En fait

Expression irritante, qui revient dans les propos quotidiens, comme pour mieux ponctuer de réalité l'inanité de notre regard. Nous ne tenons jamais tant au réel que dès lors qu'il s'enfuit ou nous échappe.

Ce n'est qu'impéritie de langage, anodine, qui illustre, au mieux, la contagion des mots; au pire,  la porosité de l'esprit.

Je devine bien, et comprends les mécanismes de cette langue soutenue, si éloignée de notre langue quotidienne, qui nous oblige à une élégance inaccoutumée, à une précision rugueuse où nous restons malhabiles. Telles des béquilles, nous cherchons dans ces explétions des ponctuations que nos gestes ou nos vocalises ne savent pas toujours offrir. Mais pourquoi celle-ci plutôt qu'une autre. J'ai entendu, qui se seront succédé comme feuille au vent, les voilà, si vous voulez et autre donc qui ne rythmaient rien d'autre que le gué immaîtrisé d'une phrase à l'autre. Parce qu'il est difficile, assurément, de déployer sa pensée, que cette dernière réside précisément dans le recueil, le rassemblement des éclisses éparses de nos idées, qu'il y a pensée, justement dans la connexion logique que nous posons, imposons ou reposons entre les idées, il y cohérence à retrouver dans nos manies, la figure du lien, figure d'autant plus obsédante qu'elle est défaillante où, en tout cas, difficile à recueillir.

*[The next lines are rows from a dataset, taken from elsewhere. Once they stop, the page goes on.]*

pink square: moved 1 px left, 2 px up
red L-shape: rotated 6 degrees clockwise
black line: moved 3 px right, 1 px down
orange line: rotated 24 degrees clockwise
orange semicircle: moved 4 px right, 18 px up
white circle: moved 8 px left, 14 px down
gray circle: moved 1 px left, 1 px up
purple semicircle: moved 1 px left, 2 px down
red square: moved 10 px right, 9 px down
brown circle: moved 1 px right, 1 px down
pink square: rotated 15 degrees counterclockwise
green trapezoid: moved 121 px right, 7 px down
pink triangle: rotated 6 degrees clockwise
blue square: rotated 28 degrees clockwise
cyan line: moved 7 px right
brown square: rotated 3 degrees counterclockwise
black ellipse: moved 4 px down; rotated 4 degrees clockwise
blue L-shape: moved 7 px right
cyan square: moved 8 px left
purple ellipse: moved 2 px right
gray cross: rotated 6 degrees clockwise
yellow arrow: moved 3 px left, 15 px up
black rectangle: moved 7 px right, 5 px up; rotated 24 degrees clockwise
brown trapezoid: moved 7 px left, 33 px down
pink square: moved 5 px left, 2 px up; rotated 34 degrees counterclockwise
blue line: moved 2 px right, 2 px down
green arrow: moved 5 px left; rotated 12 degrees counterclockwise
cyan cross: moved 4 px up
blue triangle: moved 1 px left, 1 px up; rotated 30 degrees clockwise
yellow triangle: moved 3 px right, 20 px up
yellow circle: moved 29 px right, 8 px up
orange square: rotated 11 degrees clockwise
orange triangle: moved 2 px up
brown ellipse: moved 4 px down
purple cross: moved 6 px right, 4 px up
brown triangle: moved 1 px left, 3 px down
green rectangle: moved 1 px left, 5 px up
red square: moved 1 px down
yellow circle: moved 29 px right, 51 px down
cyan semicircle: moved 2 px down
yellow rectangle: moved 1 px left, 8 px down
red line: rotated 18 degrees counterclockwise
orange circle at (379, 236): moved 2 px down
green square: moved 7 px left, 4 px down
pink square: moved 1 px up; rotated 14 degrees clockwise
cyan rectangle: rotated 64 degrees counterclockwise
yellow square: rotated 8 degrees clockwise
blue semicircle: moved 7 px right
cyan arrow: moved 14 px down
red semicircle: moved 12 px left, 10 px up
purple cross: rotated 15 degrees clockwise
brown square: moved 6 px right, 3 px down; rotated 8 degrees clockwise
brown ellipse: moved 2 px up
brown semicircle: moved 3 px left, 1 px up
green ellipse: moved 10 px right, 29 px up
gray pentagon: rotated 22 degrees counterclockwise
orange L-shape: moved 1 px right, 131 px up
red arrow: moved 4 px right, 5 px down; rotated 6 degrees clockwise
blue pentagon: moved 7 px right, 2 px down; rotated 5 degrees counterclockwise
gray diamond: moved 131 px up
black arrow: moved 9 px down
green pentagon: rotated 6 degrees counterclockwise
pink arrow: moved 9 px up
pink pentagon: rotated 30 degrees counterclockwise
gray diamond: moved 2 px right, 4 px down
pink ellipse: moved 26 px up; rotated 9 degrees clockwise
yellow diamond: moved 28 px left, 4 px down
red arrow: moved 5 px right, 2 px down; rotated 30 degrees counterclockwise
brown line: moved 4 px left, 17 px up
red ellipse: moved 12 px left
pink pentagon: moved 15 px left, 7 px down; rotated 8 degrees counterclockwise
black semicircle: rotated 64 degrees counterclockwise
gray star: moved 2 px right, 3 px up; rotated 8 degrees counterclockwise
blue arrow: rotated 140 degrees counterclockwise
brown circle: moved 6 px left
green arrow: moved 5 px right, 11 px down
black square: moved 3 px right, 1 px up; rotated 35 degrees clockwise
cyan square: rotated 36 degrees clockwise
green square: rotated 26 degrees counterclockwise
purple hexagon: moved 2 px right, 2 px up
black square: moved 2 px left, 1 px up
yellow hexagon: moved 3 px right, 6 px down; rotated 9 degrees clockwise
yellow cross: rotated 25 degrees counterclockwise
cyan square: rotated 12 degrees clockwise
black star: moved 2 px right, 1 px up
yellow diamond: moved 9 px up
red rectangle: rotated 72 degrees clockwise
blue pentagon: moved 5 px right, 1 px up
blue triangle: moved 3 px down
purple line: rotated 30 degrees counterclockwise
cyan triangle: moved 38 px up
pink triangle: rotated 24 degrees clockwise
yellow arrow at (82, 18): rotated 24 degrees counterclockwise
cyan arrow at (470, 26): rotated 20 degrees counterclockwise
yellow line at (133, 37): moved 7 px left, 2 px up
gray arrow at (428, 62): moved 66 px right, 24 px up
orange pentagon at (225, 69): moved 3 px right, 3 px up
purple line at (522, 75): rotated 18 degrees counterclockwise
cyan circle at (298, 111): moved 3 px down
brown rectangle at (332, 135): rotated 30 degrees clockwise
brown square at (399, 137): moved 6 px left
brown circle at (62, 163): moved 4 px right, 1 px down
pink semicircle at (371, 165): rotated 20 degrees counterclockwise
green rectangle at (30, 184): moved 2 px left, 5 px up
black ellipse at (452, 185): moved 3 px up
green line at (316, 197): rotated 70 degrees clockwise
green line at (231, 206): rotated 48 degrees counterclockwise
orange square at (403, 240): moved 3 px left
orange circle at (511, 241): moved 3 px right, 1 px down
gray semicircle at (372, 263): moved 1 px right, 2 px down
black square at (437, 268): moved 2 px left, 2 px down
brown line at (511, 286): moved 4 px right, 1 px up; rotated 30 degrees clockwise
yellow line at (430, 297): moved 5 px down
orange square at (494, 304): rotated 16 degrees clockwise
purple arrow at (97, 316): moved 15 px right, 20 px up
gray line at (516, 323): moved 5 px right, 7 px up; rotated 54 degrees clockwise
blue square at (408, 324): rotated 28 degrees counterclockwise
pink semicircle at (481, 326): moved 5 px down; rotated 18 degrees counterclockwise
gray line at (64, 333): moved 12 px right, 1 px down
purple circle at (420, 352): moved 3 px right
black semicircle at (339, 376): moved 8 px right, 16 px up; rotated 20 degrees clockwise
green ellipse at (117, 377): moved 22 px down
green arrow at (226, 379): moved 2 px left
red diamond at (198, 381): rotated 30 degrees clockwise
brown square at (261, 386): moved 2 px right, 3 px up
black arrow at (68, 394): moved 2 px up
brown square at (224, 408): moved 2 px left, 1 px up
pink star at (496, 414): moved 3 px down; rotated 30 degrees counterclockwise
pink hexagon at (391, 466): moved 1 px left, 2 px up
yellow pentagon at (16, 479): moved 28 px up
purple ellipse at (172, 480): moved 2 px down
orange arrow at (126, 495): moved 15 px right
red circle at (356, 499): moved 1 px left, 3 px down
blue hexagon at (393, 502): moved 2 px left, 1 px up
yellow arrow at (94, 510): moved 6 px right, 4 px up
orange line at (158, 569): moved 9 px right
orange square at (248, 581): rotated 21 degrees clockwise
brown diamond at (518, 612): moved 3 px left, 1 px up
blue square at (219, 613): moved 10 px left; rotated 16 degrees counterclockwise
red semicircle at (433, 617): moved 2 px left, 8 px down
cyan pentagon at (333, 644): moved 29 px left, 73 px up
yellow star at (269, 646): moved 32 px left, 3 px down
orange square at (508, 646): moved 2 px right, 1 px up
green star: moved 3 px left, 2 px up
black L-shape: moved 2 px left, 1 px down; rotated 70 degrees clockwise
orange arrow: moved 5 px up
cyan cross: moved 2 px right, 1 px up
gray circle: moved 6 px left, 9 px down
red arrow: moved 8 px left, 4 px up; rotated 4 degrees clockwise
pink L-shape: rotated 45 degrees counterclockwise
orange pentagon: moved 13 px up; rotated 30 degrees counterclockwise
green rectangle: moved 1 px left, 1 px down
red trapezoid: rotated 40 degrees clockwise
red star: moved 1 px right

Mais justement, pourquoi celle-ci, pourquoi cet en fait protubérant qui déchoit aux règles de la pensée?

Serait-ce que subitement nous aurions oublié que la pensée, puisque langage, était combinatoire de concepts, de représentations et non de réalité?

Serait-ce que désormais nous eussions à ce point confondu pensée et technique que, décidément, notre espace soit sournoisement grevé de ce  pragmatisme empirique, si furieusement dogmatique que plus aucun recul, retrait ne soit  désormais possible, que nous ne considérions plus dans la réalité que des faits de pensées, des objets mis à disposition de nos appétences ou représentations?

Car il s'agit bien de cela: nous avons perdu le monde dans cette affaire! Nous ne parlerons jamais autant de lui que depuis qu'il s'est retiré.

Oui, cet en fait, n'est autre que notre fait. Et le monde est en train de nous le dire, notre fait! Nous ne pouvons plus habiter le monde en poète, parce qu'il n'est plus de monde qui nous soit extérieur; ne subsistent plus que marchandises, gisements de plus-values, stocks où puiser.

Sans doute avons-nous épuisé le monde sous la mégalomanie de nos appétences: nous avons pu longtemps croire qu'il fût pérenne! qu'il fût seulement nature. Son irruption, sous forme de menace, dans notre histoire, nous gêne et inquiète! A raison!

Nous avons refoulé le fait, est-ce pour cela que nous l'invoquons dans cette explétion presque magique qui vise à conjurer le sort?

C'est ceci même qui inquiète: que cette redondance marque à la fois le retrait de l'être et le délitement de la pensée!